Voo internacional

 

No passeio, admiro os vasos de plantas pousados no chão num arranjo variado. Depois de entrar pela porta aberta, há duas opções num pequeno átrio ocupado por mais vasos, a porta da esquerda que se abre no café ou a porta da direita que convida ao horto, apesar do espaço comum na parte de dentro. Mesmo que entre para um breve café a minha entrada faz-se pela porta da direita, é inevitável. Em silêncio, dou bom dia ou boa tarde a cada uma das plantas, zamioculcas, monsteras, espadas de são Jorge, pileas, begónias, strelitzias, calatheas… Toco com delicadeza numa ou noutra folha com a ousadia de quem pensa que tem permissão, mas o toque, não será importante para elas também? Talvez não. Se falassem ou reagissem fisicamente à mesma velocidade com que nós, seres humanos, somos capazes, talvez desviassem a folha e virassem costas. Contudo, sendo plantas, são menos complexas do que nós, não têm a particularidade do temperamento. Ou será que têm?
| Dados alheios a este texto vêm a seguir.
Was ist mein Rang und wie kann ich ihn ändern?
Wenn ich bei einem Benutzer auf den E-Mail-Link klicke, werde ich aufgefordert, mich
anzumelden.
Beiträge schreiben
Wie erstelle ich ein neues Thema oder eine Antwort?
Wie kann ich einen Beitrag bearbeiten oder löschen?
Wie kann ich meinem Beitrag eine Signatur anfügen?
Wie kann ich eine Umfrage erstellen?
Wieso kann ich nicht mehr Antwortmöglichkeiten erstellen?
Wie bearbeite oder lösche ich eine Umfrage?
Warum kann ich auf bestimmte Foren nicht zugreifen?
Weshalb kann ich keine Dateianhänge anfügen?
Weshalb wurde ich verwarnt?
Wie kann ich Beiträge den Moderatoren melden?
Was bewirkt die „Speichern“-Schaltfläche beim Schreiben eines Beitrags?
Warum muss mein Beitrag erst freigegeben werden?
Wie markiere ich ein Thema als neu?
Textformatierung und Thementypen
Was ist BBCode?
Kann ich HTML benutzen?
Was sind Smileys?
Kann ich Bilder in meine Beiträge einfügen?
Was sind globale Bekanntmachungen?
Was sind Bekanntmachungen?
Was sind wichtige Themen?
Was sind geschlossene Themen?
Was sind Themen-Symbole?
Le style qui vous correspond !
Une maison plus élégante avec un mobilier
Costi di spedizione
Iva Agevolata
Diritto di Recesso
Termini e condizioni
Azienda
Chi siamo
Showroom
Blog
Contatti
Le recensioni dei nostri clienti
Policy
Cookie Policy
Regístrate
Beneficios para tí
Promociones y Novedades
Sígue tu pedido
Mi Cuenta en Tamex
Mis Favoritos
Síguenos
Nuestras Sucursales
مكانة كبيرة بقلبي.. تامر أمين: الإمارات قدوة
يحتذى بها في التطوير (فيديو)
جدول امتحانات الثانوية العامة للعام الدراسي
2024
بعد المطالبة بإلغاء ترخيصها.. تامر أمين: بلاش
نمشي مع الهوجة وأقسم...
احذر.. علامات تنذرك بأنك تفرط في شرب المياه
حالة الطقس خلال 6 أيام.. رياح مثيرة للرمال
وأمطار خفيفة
Pensando melhor, cada uma tem a sua necessidade de tipo de terra, de luz, de humidade ou de ambiente seco, de estarem no interior ou no exterior. Depois, já na nova casa, mimando-as com as suas necessidades específicas, podem não se sentir bem onde as colocamos e elas vão falando, ficando doentes. Então experimentamos outro lugar e percebemos que esse é o certo quando começam a aparecer pequenos rebentos. Assim, plantas e pessoas não são muito diferentes, falamos através do próprio corpo.

Na área do café, subo até ao mezanino, a parte de baixo está praticamente cheia, apetece-me estar num espaço mais sossegado, como quase sempre. Escolho uma mesa pequena, de dois lugares. Peço um chá de lúcia-lima que chega num bonito copo de vidro picotado. Sobre a mesa, um pequeno arranjo de flores do campo. Há plantas por todo o lado, em vasos pousados no chão ou suspensos no teto. Numa mesa redonda, encontram-se quatro mulheres de origem oriental. Não sei traduzir nenhuma das suas palavras, mas conheço bem a linguagem dos seus gestos, das expressões corporais, faciais, do riso, da cumplicidade entre elas. Na mesa em frente à minha, senta-se um casal. Ela, portuguesa, fala ao telemóvel com um sotaque subtil do Porto. Depois, conversam em inglês entre eles enquanto trabalham cada um no seu portátil. Esta parte de cima do café parece uma zona de espera para voos internacionais nos aeroportos. Pessoas de origens diferentes partilham o mesmo espaço à espera do mesmo voo, continuar com a própria vida.